TASK STATEMENT: An exact copy of all the data is needed, with every picture left out.

[Opening GIVEN ENTRIES section]

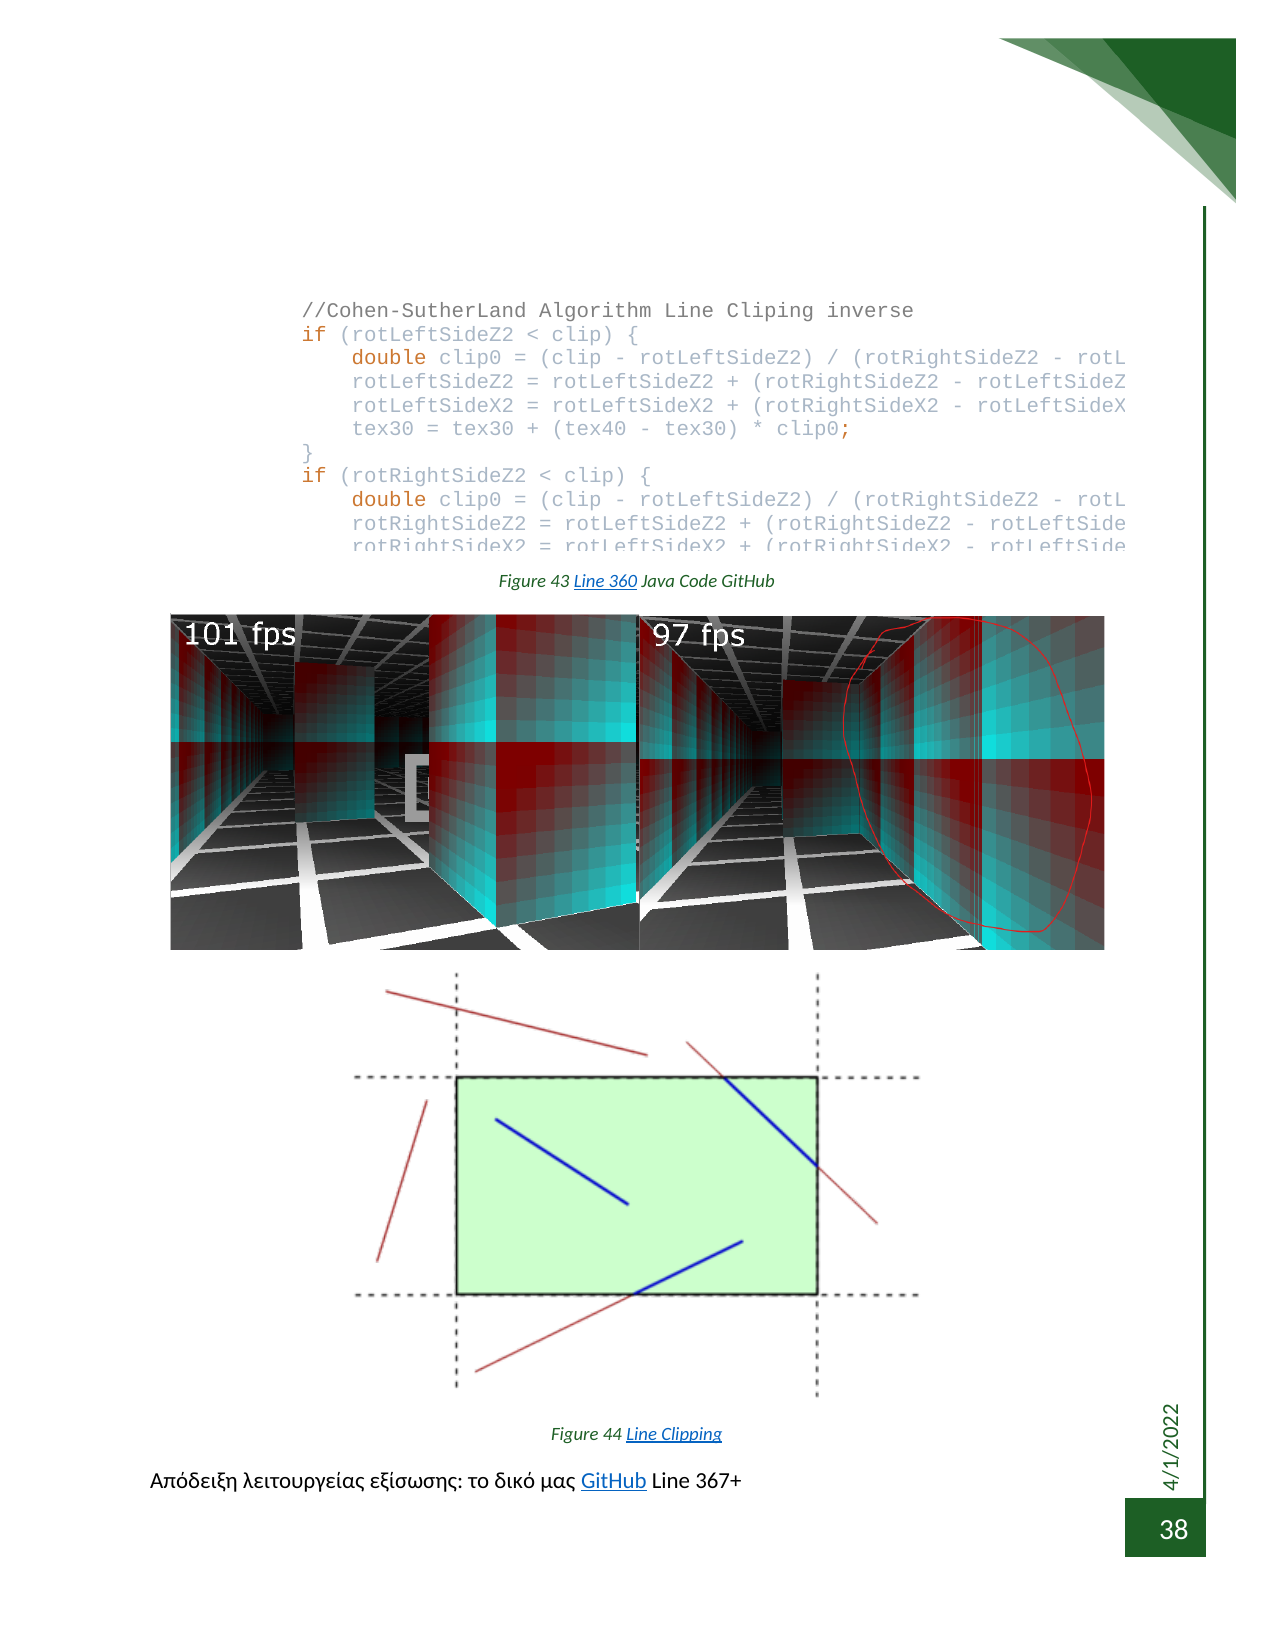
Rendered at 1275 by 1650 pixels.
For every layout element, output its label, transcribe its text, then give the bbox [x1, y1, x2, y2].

text Απόδειξη λειτουργείας εξίσωσης: το δικό μας GitHub Line 367+ [150, 1466, 1125, 1494]
picture [170, 613, 1105, 950]
picture [348, 968, 927, 1404]
text Figure 45 Line Clipping [150, 1422, 1125, 1445]
text Figure 44 Line 360 Java Code GitHub [150, 570, 1125, 593]
picture [997, 38, 1236, 204]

[Closing GIVEN ENTRIES section]

PROBLEM SOLUTION:
Rendered at 1275 by 1650 pixels.
For every layout element, output its label, transcribe its text, then give the bbox [x1, y1, x2, y2].

text Απόδειξη λειτουργείας εξίσωσης: το δικό μας GitHub Line 367+ [150, 1466, 1125, 1494]
picture [170, 613, 1105, 950]
picture [348, 968, 927, 1404]
text Figure 45 Line Clipping [150, 1422, 1125, 1445]
text Figure 44 Line 360 Java Code GitHub [150, 570, 1125, 593]
picture [997, 38, 1236, 204]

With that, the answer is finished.